Genomics of sexual cell fate transdifferentiation in the mouse gonad

Sex determination in mammals hinges on a cell fate decision in the fetal bipotential gonad between male Sertoli cells and female granulosa cells. While this decision normally is permanent, loss of key cell fate regulators such as the transcription factors Dmrt1 and Foxl2 can cause postnatal transdifferentiation from Sertoli to granulosa-like or vice versa. Here we examine the mechanism of transdifferentiation in mice carrying either a null mutation of Dmrt1 or a point mutation, R111G, that alters the DNA binding motif and causes human XY gonadal dysgenesis and sex reversal.
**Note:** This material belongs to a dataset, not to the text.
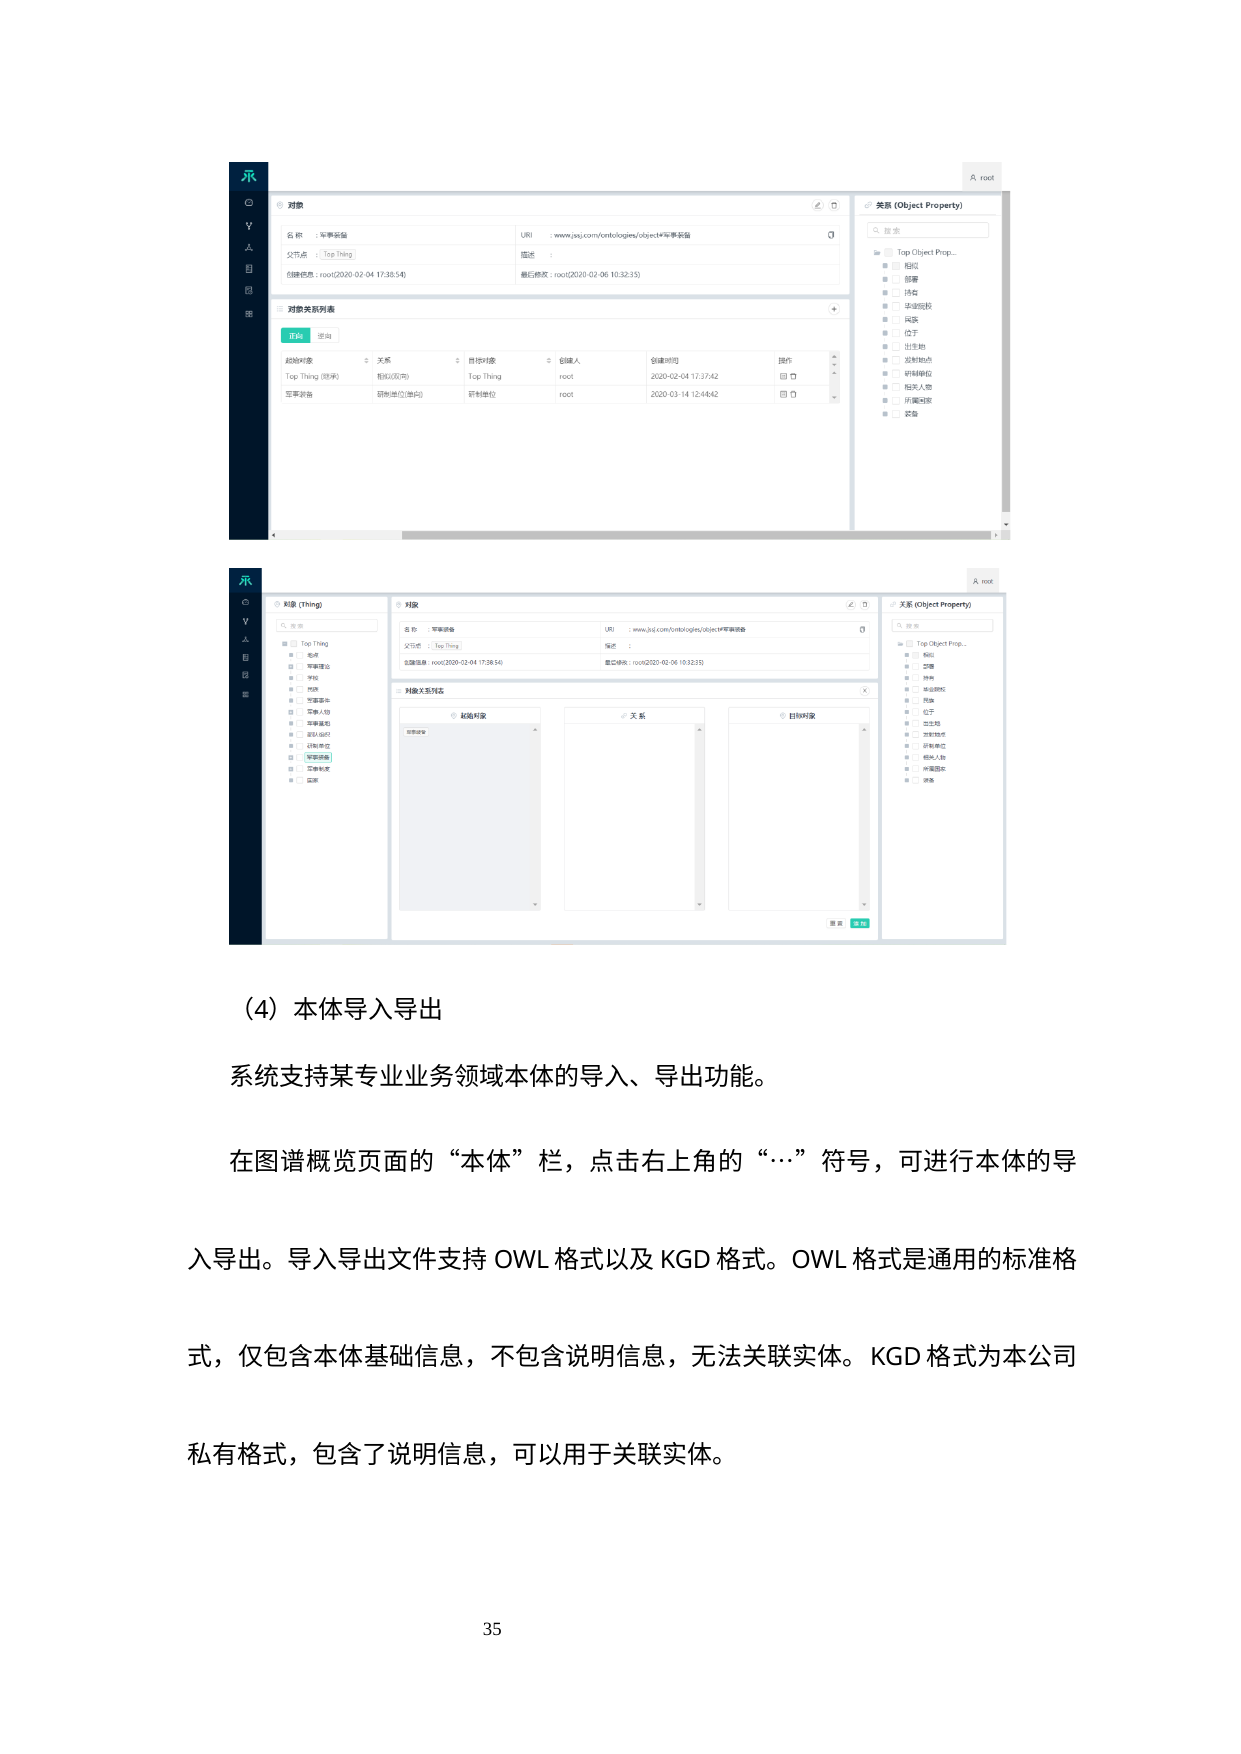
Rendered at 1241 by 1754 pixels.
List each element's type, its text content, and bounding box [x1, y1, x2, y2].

We first define genes misexpressed during transdifferentiation and then show that female transcriptional regulators driving transdifferentiation in the mutant XY gonad (ESR2, LRH1, FOXL2) bind chromatin sites related to those normally bound in the XX ovary. We then define gene expression changes at the onset of transdifferentiation and abnormal chromatin compartments that may help destabilize cell fate and initiate transdifferentiation. We model the R111G mutation in mice and show that it causes dominant gonadal dysgenesis, analogous to its human phenotype but less severe. We show that R111G partially feminizes the testicular transcriptome and causes dominant disruption of DMRT1 binding specificity in vivo. These data help illuminate how transdifferentiation occurs when sexual cell fate maintenance is disrupted and identify chromatin sites and transcripts that may play key roles in the transdifferentiation process. Overall design: RNA-seq (30 samples), ChIP-seq (17 samples, and Hi-C (2 samples) on gonads and purified Sertoli cells.